U.S. withdrawal from WHO widely condemned by health experts
The United States on Tuesday officially submitted its notification of withdrawal from the World Health Organization (WHO) to the United Nations secretary-general, a move widely criticized by public health experts.
As global COVID-19 infections top 12 million, with a vaccine still not in sight, Washington's decision was "disastrous" for national interests and the departure would weaken American influence on international health diplomacy, Lawrence O. Gostin, director of the O'Neill Institute for National and Global Health Law at Georgetown University, said in a statement.
"It will make Americans less safe during an unprecedented global health crisis," Gostin added.
The U.S. suffered the most from the pandemic, with 3,054,695 COVID-19 cases and 132,299 fatalities up to date, according to the Center for Systems Science and Engineering at Johns Hopkins University.
U.S. blaming WHO 'deeply disingenuous'
Dr.

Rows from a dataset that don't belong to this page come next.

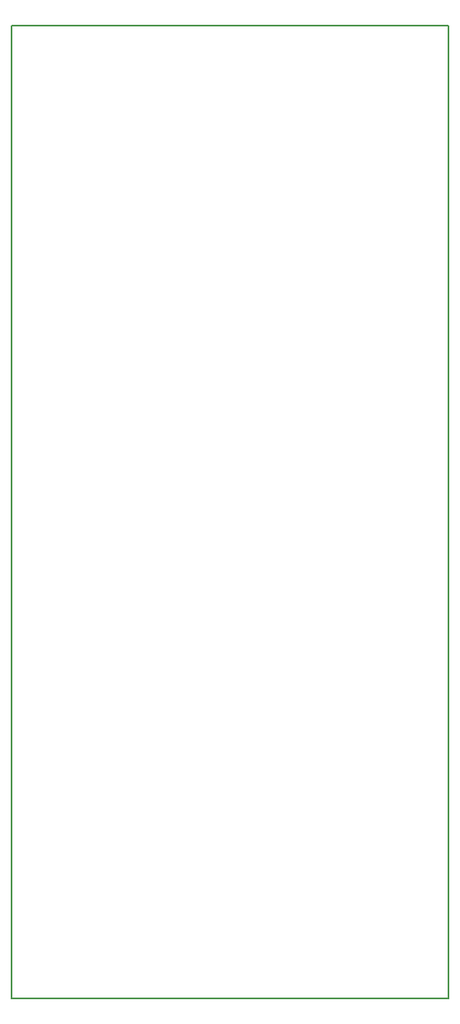
<source format=gbo>
G04 MADE WITH FRITZING*
G04 WWW.FRITZING.ORG*
G04 DOUBLE SIDED*
G04 HOLES PLATED*
G04 CONTOUR ON CENTER OF CONTOUR VECTOR*
%ASAXBY*%
%FSLAX23Y23*%
%MOIN*%
%OFA0B0*%
%SFA1.0B1.0*%
%ADD10R,1.771650X3.937010X1.755650X3.921010*%
%ADD11C,0.008000*%
%LNSILK0*%
G90*
G70*
G54D11*
X4Y3933D02*
X1768Y3933D01*
X1768Y4D01*
X4Y4D01*
X4Y3933D01*
D02*
G04 End of Silk0*
M02*
</source>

Ashish Jha, director of the Harvard Global Health Institute, said that Washington's blame on the WHO for not investigating the COVID-19 outbreak in China is "deeply disingenuous."
"WHO can't push its way into China, any more than it can investigate why our outbreak is so bad in Arizona or why we're botching the response as badly as we are," he said, adding that it's "an extraordinarily bad decision that will both harm global public health and harm the health of the American people."
"It's unclear to me how the American people benefit by not being at the table and not being able to shape those policies," the expert was quoted as saying by the New York Times.
He also called on the White House to adhere to science, encourage people to wear masks and conduct social distancing as the country has reported more than three million COVID-19 cases with over 132,000 deaths, which are far higher than those in any other country or region, according to the latest Johns Hopkins University tally.
"There's been a lot of mixed messaging on masks and social distancing and so all of that has contributed to what I think is a perilous moment for our country," Jha said.
Threat of future pandemics
Amanda Glassman, a public health expert and executive vice president of the Center for Global Development think tank, noted that the world doesn't just face today's threat of COVID-19 but also the threat of future pandemics, which are more likely because of increased zoonotic transmission.
"Withdrawal is counterintuitive at best and dangerous to human life at worst," Glassman told USA Today. "The U.S. Congress should immediately explore what power it has to prevent this from happening."
She noted that the probability of a high lethality strain of influenza in the next decade or so is also significant, adding that corrective measures at the WHO are needed and member states staying engaged is necessary.
Gayle Smith, president and CEO of The ONE Campaign, an advocacy group focused on improving global health and eliminating poverty, suggested that the U.S. should use its influence to strengthen the WHO, "not abandon it at a time when the world needs it most."
Republican lawmaker opposes decision
U.S. Republican Senator Lamar Alexander said Tuesday he disagrees with President Donald Trump's decision to officially quit the WHO.
"I disagree with the president's decision," said Alexander, chairman of the Senate Health, Education, Labor and Pensions Committee, adding that withdrawing U.S. membership would undermine the development of a COVID-19 vaccine and hamper U.S. cooperation with other countries to curb the spread of the novel coronavirus.
"If the administration has specific recommendations for reform of the WHO, it should submit those recommendations to Congress, and we can work together to make those happen," he said in a statement.
Trump and his administration repeatedly assailed the WHO for months and threatened to cut ties with the organization. The president also announced in mid-April that his administration would halt U.S. funding to the WHO.
The U.S. will leave the WHO on July 6, 2021, and currently owes the organization more than 200 million U.S. dollars in assessed contributions, according to the WHO website.